Tatá na Jaguaribe 8
Tatá chega na porta do quarto do Sr. Benito. Duas da tarde, os pacientes estavam dormindo com a TV ligada baixinho. Aproxima da cama do avô, que abre os olhos. Num sorriso recebe a neta.
Da cadeira era difícil dar lhe um beijo na face. Para não o desacomodar, Tatá pegou a mão direita do avô, beijando-a, acarinhando suavemente, perguntando como ele estava naquela manhã.
Para o pássaro que voa, somente a sombra dele não participa da viagem, que fica no chão. Tatá recebeu a graça de voar como pássaro sobre os problemas que a limitação do movimento do corpo a impunha. Da breve confusão na chegada, não a impediu de passar para o estado de felicidade, quando avistou o avô no quarto.
Momento como aquele era único, quando Sr. Benito olhava dentro dos seus olhos, desde sempre, era enxergada enquanto alma, sentia o afeto que transpunha a relação de consanguinidade que tinha com ele. Era tão intima a relação, que soava serem conhecidos há muito, desde a eternidade.
Segurando a mão da neta, e olhando dentro de seus olhos, o avô falou:
___ Minha neta querida! Eu amo a vida! Amo viver! Quero realizar mais um pouco aqui. Estou muito doente, sei disso, mas não quero ir embora agora!
A neta empurrou um pouco mais a cadeira de rodas para ter a oportunidade de colocar uma das mãos no tórax, na altura do coração do avô.
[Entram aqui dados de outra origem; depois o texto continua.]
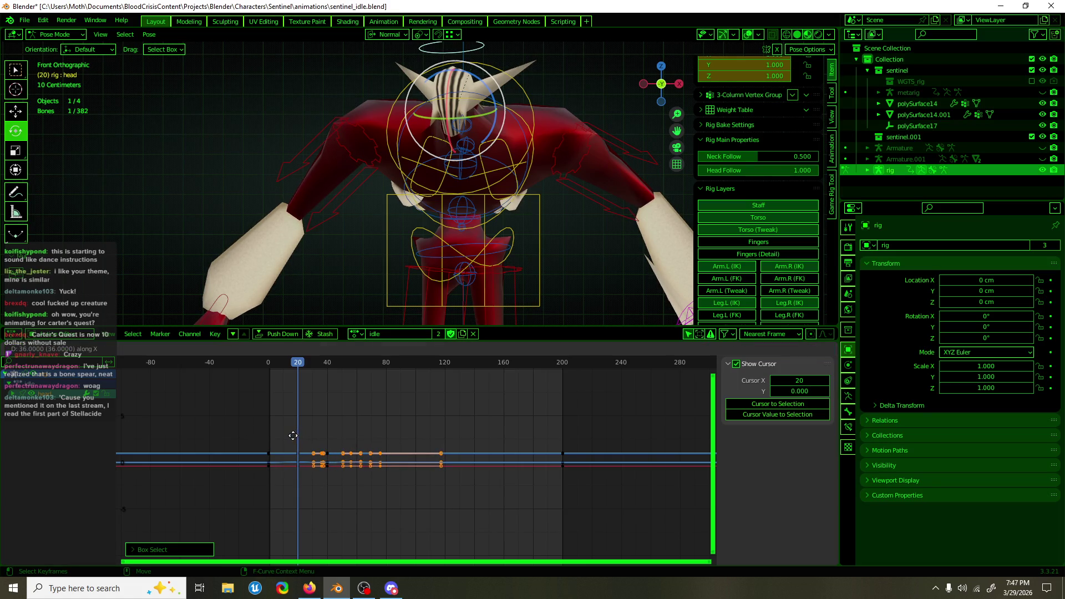
{"action": "left_click_drag", "start_coordinate": [481, 498], "coordinate": [240, 424]}
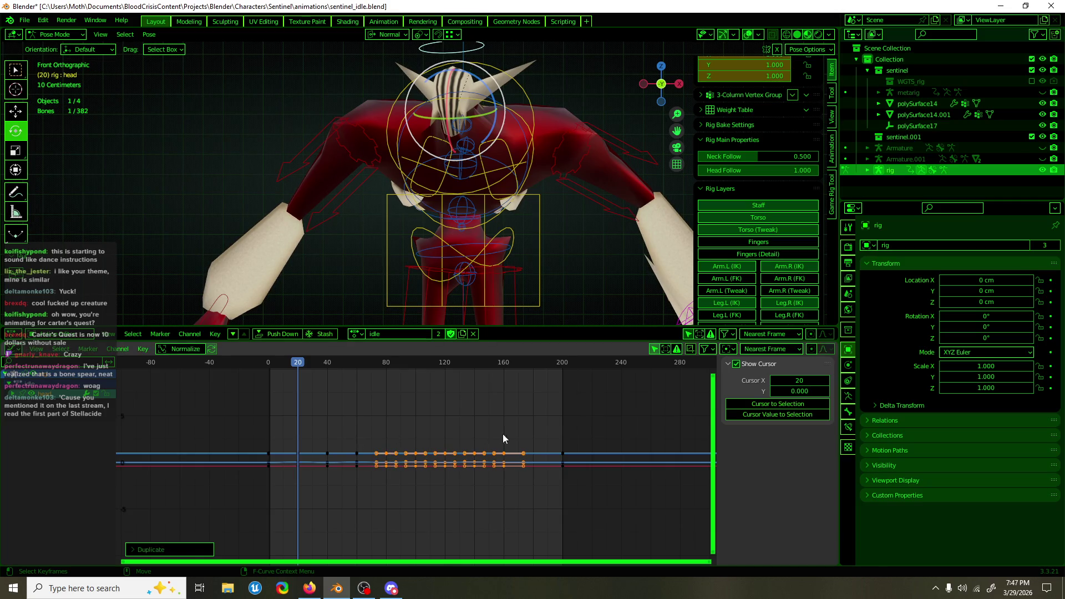
{"action": "left_click_drag", "start_coordinate": [476, 471], "coordinate": [441, 481]}
{"action": "key", "text": "g"}
{"action": "key", "text": "x"}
E conseguiu. Com a mão em contato, falou carinhosamente:
__ Aquele que bate, a porta se abre, o que busca, encontra. Não falou o Mestre? Fala! Vovô Benito! Fala para Deus que quer viver! Ele está no seu coração!
Vovô chorou muito. Pediu para que Tatá o acompanhasse numa oração. Antes, quis ir ao banheiro.
Como estava inchado! O abdomem, estendido, com respiração ofegante, os pés, calçados com alpargatas no número três vezes maior que o de costume, dirigiu até ao banheiro do quarto. Os ombros e braços, haviam perdido a estética antiga, os músculos que foram adornados nos anos do ofício de Oleiro.
Era um homem completo, inteligente na arte de criar peças com argila. Tinha a agudez mental para refazer peças que não davam certo de amigos. Tornava-as novas, como se não tivessem sido defeituosas.
Retornou, fez uma breve oração com a neta, pediu melhoras a Deus, vida, uma chance de sair daquela situação.
Terminam a oração, abrem os olhos, veem os médicos da equipe entrando, residentes, e outro que indicava ser o professor do curso de medicina da especialidade do coração.
O quarto ficou repleto, a solenidade, o respeito com que tratavam os pacientes. Tatá passou assistir uma verdadeira aula prática do curso. Enquanto um dos cardiologista narrava a minuta, o histórico, de paciente a paciente, os residentes, em semi círculo no leito, ouviam o professor dialogar com a equipe sobre a vida pregressa dos doentes, prognósticos e diagnósticos possíveis para o tratamento.
Momento sacro, muita inteligência e conhecimento envolvidos no diálogo, tudo em prol da vida do ser humano.
Realizavam a visita com esmero, estampando amor na profissão que escolheram. Tocavam o paciente, auscultavam –os pelas mãos, tentando senti-los pelas vibração das veias, no pescoço, abdome e pernas.
Chegando no Sr. Benito, depois de uma breve discussão, aventaram a possibilidade da realização de exames nos rins e pulmão, não estava descartada a Hemodiálise.